Roman Stories "explores Rome—metropolis and monument, suspended between past and future, multifaceted and metaphysical", publishers Alfred K Knopf have announced on their social media.
Jhumpa Lahiri began learning Italian in 1994, and then moved to Rome in 2012 to immerse herself in the language. In Other Words (2016), her memoir on language and translation, was written in Italian and translated by Ann Goldstein, who has also worked on Ellena Ferante's Neapolitan series. The memoir charts in lucid detail Lahiri's sporadic progress through a foreign language as an American author of Bengali and Indian heritage. In 2018, the author released Whereabouts, her first novel written in Italian and translated to English by herself. With each book, Lahiri inches closer to the depths of knowing and practising the adopted language. ""Because in the end to learn a language, to feel connected to it, you have to have a dialogue, however childlike, however imperfect", she wrote in In Other Words.

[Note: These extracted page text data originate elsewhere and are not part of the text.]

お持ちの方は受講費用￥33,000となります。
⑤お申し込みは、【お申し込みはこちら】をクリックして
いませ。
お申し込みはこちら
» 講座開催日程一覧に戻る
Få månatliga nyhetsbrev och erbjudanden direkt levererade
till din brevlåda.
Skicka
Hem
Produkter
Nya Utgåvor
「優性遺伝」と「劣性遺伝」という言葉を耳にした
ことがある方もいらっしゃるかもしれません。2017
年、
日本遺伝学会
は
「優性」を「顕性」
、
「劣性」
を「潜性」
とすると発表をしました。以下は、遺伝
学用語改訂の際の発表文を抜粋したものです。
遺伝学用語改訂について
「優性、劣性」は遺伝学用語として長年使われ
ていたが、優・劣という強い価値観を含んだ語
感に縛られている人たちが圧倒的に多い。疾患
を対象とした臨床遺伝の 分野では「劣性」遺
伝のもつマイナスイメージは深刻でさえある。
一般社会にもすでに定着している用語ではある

Roman Stories reflects yet another bent towards Italian life and literature in Lahiri's work. The city of Rome serves as protagonist, not a setting, in these stories. "The Boundary" is narrated by a caretaker's daughter with a wrought immigrant ancestry, as she tends to a family vacationing in the Roman countryside. "P's Party" shows an empty nesting couple finding community with foreigner friends. "The Steps" paints a picture of the changing Italian capital through a public staircase that connects two neighbourhoods. The ghost of Dante Alighieri hovers over the final story in the collection.
Jhumpa Lahiri, who previously taught at Prince University and is now Professor of English and Director of Creative Writing at Columbia University's Barnard College, wrote the short stories in Italian and translated them to English herself; they have been edited by poet, editor, and Italian translator Todd Portnowitz.
The book will be released on October 10, 2023.